In the meantime, investors will have to ride out the volatility. The market has been through crises before—the 2008 financial crisis, the 2013 taper tantrum, the 2020 pandemic—and it has always recovered. But the path to recovery is rarely smooth. For now, the war continues, the oil prices remain high, and the market remains fragile. The worst month in six years is over. The next month is uncertain.

Questions and Answers

Q1: What was the extent of the market decline in March 2026, and how does it compare to historical declines?

A1: The Nifty fell 11.36 per cent in March 2026, its steepest decline since March 2020. Since 1995, there have been only 13 months with declines of 10 per cent or more, with four of those in 2008. The worst was October 2008, when the Nifty crashed over 26 per cent.

Q2: What is the primary trigger for the market sell-off, and how has it affected oil prices?

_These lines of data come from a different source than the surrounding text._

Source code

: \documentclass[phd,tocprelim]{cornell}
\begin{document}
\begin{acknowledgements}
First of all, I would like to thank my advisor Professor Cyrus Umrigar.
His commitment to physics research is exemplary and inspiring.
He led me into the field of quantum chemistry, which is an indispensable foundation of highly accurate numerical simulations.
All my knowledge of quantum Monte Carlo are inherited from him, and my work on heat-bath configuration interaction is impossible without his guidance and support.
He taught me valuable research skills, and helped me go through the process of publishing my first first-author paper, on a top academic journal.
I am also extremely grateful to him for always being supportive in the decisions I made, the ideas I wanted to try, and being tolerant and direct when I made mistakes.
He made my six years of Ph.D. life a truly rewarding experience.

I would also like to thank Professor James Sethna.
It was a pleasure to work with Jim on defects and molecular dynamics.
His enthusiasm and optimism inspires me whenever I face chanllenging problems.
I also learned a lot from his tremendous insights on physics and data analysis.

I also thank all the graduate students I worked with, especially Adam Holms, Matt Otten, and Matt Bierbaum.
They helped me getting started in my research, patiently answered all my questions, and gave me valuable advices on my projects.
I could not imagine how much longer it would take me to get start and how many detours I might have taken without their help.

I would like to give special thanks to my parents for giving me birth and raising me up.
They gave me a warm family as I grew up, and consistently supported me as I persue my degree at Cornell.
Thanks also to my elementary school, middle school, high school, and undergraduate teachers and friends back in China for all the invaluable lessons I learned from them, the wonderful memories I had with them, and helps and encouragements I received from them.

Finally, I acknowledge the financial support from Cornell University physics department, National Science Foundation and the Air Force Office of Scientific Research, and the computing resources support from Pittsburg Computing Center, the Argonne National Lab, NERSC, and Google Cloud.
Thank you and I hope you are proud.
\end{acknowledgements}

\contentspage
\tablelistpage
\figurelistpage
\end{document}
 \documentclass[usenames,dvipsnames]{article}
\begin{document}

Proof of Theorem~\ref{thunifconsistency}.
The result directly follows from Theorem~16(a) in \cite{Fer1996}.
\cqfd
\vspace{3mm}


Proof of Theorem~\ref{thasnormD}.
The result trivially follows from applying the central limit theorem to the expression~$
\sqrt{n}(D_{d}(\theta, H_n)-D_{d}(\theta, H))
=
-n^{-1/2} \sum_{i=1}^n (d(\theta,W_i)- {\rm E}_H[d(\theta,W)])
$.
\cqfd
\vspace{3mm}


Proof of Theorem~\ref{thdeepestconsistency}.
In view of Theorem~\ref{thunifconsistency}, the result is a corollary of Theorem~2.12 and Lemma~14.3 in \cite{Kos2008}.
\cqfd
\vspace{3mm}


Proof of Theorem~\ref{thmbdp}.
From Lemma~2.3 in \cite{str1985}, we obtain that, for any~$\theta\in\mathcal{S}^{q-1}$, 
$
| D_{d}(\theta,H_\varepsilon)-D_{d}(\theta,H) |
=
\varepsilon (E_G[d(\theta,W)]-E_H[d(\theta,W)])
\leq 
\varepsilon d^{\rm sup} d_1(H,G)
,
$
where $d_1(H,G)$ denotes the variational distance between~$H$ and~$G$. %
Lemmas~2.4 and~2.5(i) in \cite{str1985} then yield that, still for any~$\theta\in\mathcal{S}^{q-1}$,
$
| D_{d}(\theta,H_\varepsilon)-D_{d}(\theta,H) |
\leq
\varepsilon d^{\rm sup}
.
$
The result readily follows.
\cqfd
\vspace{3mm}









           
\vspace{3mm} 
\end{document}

A2: The primary trigger is the war between the US and Iran. Brent crude futures have stayed above $108 a barrel, while the Indian basket of crude oil (which includes heavier grades Indian refiners prefer) is trading at over $150 a barrel. India imports over 85 per cent of its crude, making it highly vulnerable.

Q3: What is the India VIX, and what does its recent level indicate?

A3: The India VIX, often called the “fear index,” measures the market’s expectation of volatility over the next 30 days. It hit a four-year high of 27.75 on Monday, indicating that investors are nervous and expect more turbulence ahead.

Q4: How has the decline been distributed across different sectors?

A4: The decline has been broad-based, with all 21 sectoral Nifty indices falling. The Nifty PSU Bank index fell by over 4 per cent in a single session due to concerns about fiscal deficits and banking sector exposure. The Nifty IT and Auto indices have also been under pressure.

Q5: What are the technical support levels identified by analysts, and what is the outlook?

A5: Analysts have identified immediate support in the 21,700-21,900 band. The immediate hurdle for any recovery is 22,800. If the lower support breaks, the next level could be 21,000 or lower. The market remains fragile, and the outcome depends on the duration of the war.